## Provided passage
:::
Skip to main content

Parsing options

Set language​

LlamaParse use OCR to extract text from images. Our OCR supports a long list of languages and you can tell LlamaParse which language(s) to parse for by setting this option. You can specify multiple languages by separating them with a comma. This will only affect text extracted from images.

In Python:
parser = LlamaParse(
  language=fr
)
Using the API:
curl -X 'POST' \
  'https://api.cloud.llamaindex.ai/api/parsing/upload'  \
  -H 'accept: application/json' \
  -H 'Content-Type: multipart/form-data' \
  -H "Authorization: Bearer $LLAMA_CLOUD_API_KEY" \
  --form 'language="fr"' \
  -F 'file=@/path/to/your/file.pdf;type=application/pdf'

Disable OCR​

By default, LlamaParse will run an OCR on images embedded in the document. You can disable it by setting disable_ocr to True.

In Python:
parser = LlamaParse(
  disable_ocr=True
)
Using the API:
curl -X 'POST' \
  'https://api.cloud.llamaindex.ai/api/parsing/upload'  \
  -H 'accept: application/json' \
  -H 'Content-Type: multipart/form-data' \
  -H "Authorization: Bearer $LLAMA_CLOUD_API_KEY" \
  --form 'disable_ocr="true"' \
  -F 'file=@/path/to/your/file.pdf;type=application/pdf'

Skip diagonal text​

By default, LlamaParse will attempt to parse text that is diagonal on the page. This can be useful for some documents, but it can also lead to errors. If you're seeing strange results, try setting skip_diagonal_text to True.

In Python:
parser = LlamaParse(
  skip_diagonal_text=True
)
:::
## Assigned task
For each of the following statements, say yes or no depending on whether the parsing options page agrees with it, and quote the exact words from the page that decide it. 1. The language setting changes only text that is extracted from images. 2. LlamaParse skips diagonal text unless told otherwise. 3. Several languages are given by separating them with semicolons.
:::
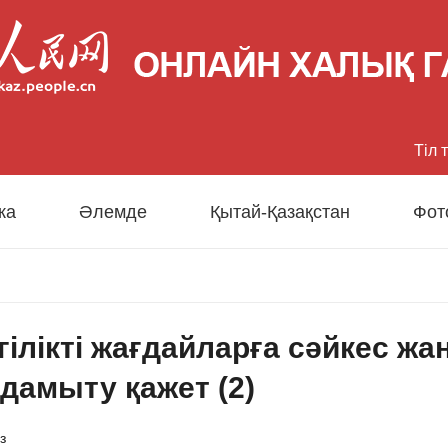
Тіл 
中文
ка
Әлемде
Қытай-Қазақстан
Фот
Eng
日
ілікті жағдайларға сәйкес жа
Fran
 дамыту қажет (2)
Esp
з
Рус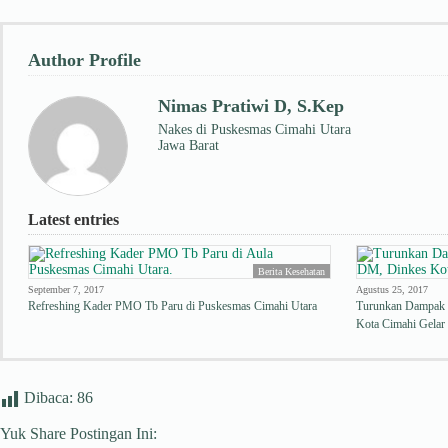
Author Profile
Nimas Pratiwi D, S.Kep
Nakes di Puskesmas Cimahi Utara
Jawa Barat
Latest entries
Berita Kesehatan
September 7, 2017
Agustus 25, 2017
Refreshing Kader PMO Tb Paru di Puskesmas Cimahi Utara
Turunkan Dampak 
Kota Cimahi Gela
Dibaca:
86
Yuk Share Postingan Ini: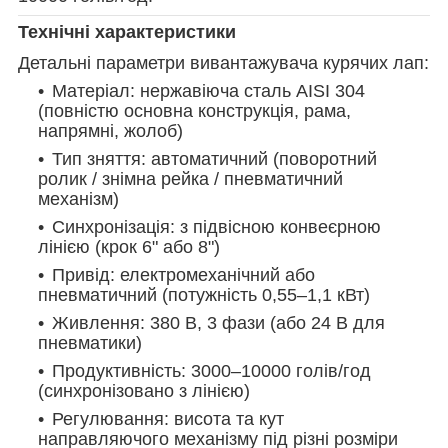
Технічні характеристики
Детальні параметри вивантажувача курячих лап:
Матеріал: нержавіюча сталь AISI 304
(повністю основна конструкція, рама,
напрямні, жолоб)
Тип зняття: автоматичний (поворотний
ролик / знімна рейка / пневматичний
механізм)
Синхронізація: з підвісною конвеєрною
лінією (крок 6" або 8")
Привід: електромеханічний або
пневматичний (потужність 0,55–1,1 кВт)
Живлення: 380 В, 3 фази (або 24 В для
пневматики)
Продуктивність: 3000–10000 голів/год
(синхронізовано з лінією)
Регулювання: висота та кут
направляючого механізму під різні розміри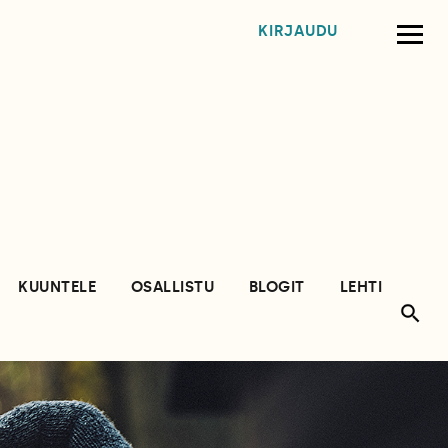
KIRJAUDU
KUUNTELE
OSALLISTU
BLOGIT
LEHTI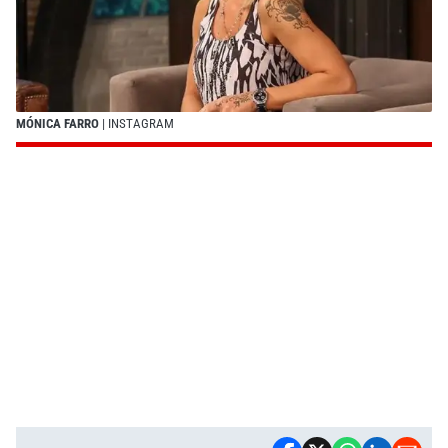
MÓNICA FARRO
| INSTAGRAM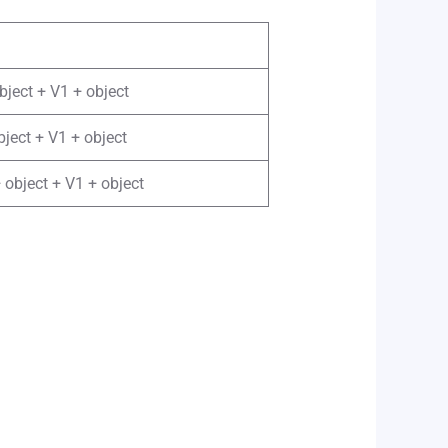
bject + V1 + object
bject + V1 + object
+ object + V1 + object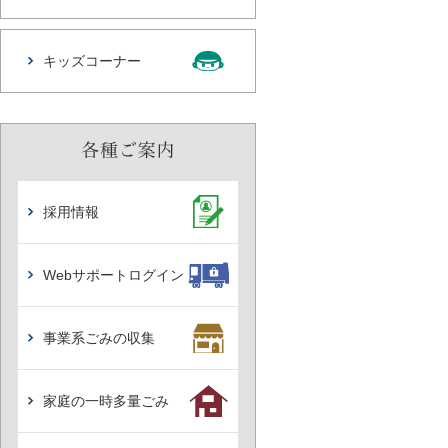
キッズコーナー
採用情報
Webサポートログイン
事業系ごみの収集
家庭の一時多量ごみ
:::
## Result of the task
1. Yes: "This will only affect text extracted from images."
2. No: "By default, LlamaParse will attempt to parse text that is diagonal on the page."
3. No: "You can specify multiple languages by separating them with a comma."